Por fin, en julio de 1906, le es dado encontrar varias veces al Zar y la Zarina en el palacio Znamenka, de la gran duquesa Militza, y en Sergueieva, residencia de verano de la gran duquesa Anastasia. Esta última, recientemente divorciada del duque de Leuchtenberg, desea volver a casarse con su cuñado, el gran duque Nicolás Nicolaievich. Pero la Emperatriz, que es de un puritanismo de hierro, se muestra hostil a esa unión, cuya consecuencia sería la introducción de una divorciada en la familia. Anastasia y Militza cuentan con Rasputín para hacerla ceder. Él se desempeña a más y mejor en esa tarea ingrata, llegando a declarar que ese casamiento "del hermano y la hermana" contribuiría "a la salvación de Rusia". Alejandra Fedorovna lo escucha, pero no se decide a pronunciarse y entibia sus relaciones con Anastasia para castigarla por desafiar así las conveniencias sociales.

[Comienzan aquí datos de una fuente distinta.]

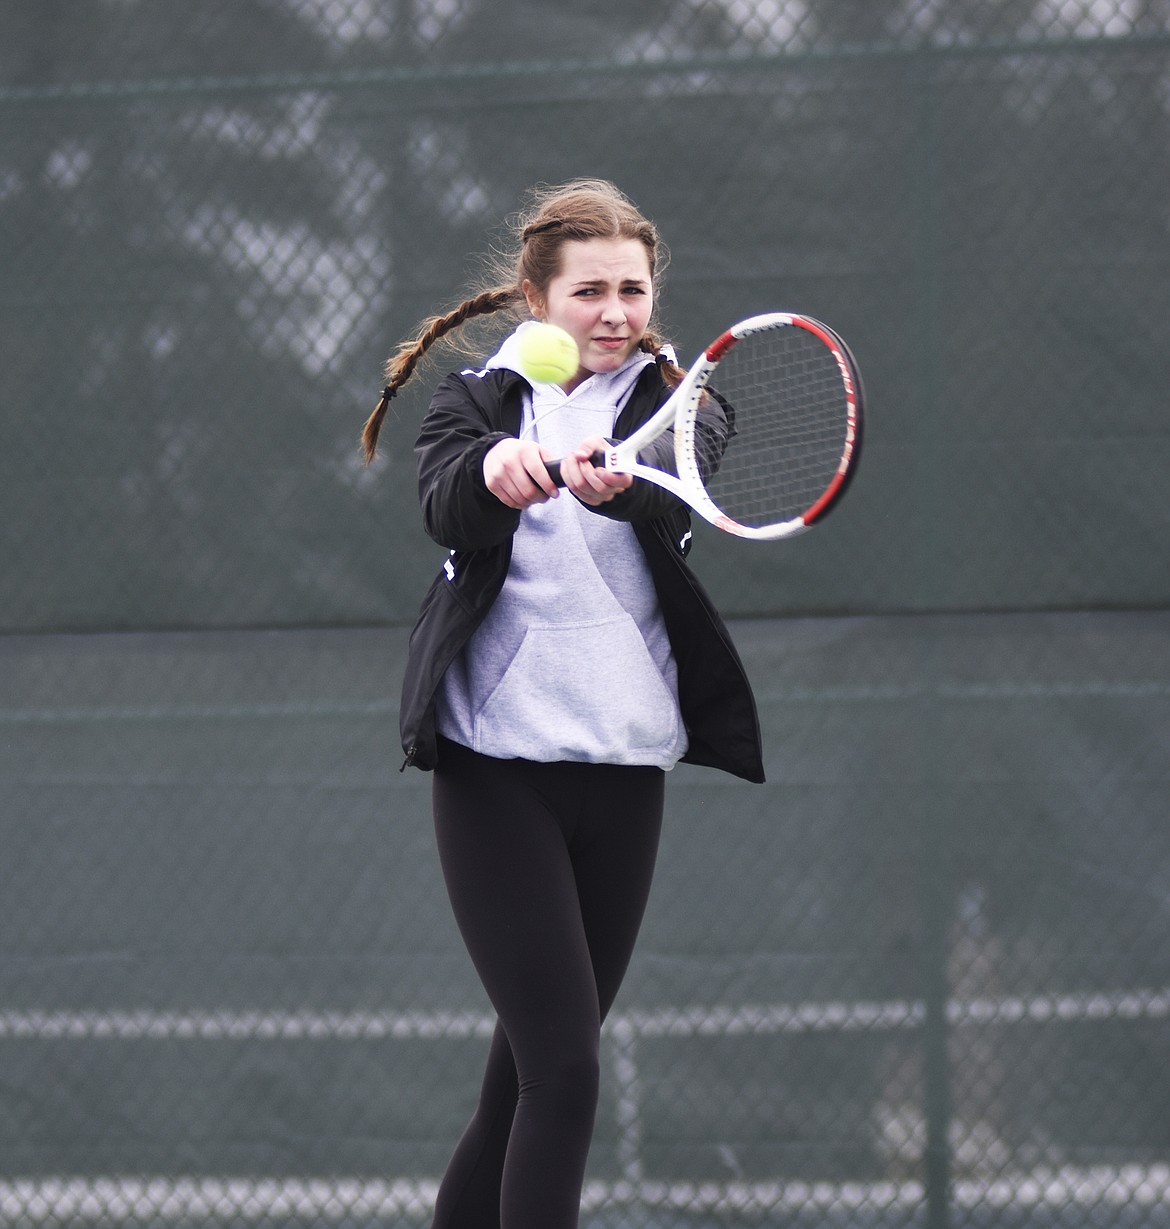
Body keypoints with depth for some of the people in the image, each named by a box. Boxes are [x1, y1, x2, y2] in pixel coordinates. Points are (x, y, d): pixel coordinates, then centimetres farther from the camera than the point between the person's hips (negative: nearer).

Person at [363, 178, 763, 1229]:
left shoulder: (674, 410, 8)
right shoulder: (477, 401, 4)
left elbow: (673, 505, -16)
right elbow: (446, 510, -18)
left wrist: (615, 482, -40)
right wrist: (496, 470, -42)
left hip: (625, 768, 3)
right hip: (497, 765, -3)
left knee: (534, 1068, 9)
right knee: (564, 1065, -13)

A pesar de este logro a medias, Rasputín hace llegar al Zar una carta del padre Iaroslav Medvedev, confesor de Militza de larga data, que solicita una audiencia oficial para el staretz Gregorio, que ha traído de Siberia un icono de san Simón de Verkhoturié destinado a Sus Majestades. El 15 de octubre de 1906, Nicolás II recibe a Rasputín en su palacio de Tsarskoie Selo. Lo rodean su esposa y sus hijos. Toman el té. Gregorio se siente en el colmo de la felicidad. Por fin accede al pináculo. Entrega al Emperador el icono milagroso y conversa libremente con la familia.

Mientras conversa, observa a su gente. La Emperatriz, que es de elevada estatura, posee una belleza fría, un porte altanero, una abundante cabellera rubia y ojos azules llenos de una gran dulzura, pero, ante la menor emoción, su rostro se llena de manchas rojas. No ha de saber controlar sus nervios. Su actitud desdeñosa se debe, con seguridad, a una extremada timidez. Eso no le impide ser categórica en sus juicios. Considera que la sociedad de San Petersburgo es inmoral, fútil, y lo dice sin ambages. A su lado, el Emperador parece pequeño y borroso. Tiene un lindo rostro, con barba cuidada y mirada inexpresiva. Es probablemente un hombre de raza, un buen marido, un buen padre de familia, ¿pero es un buen soberano? En todo caso, no tiene el aire de un conductor de pueblos: más bien de un oficial elegante, bien educado, que tiene por delante una carrera mediana en una guarnición de provincia. Es evidente que necesita que velen por él y que lo aconsejen en los momentos cruciales. Las cuatro grandes duquesas, de las que la mayor, Olga, tiene once años y la menor, Anastasia, cinco, son encantadoras. En cuanto al heredero del trono, de dos años de edad, todavía no es más que un niñito. Pero de aspecto paliducho y esmirriado. Su madre lo contempla con mirada ansiosa. Rasputín lo bendice así como a sus hermanas y sus padres. Luego se retira con lentitud y dignidad. La audiencia ha durado una hora. "Ha visto a los niños y ha conversado con nosotros hasta las siete y cuarto", anota Nicolás en su diario íntimo.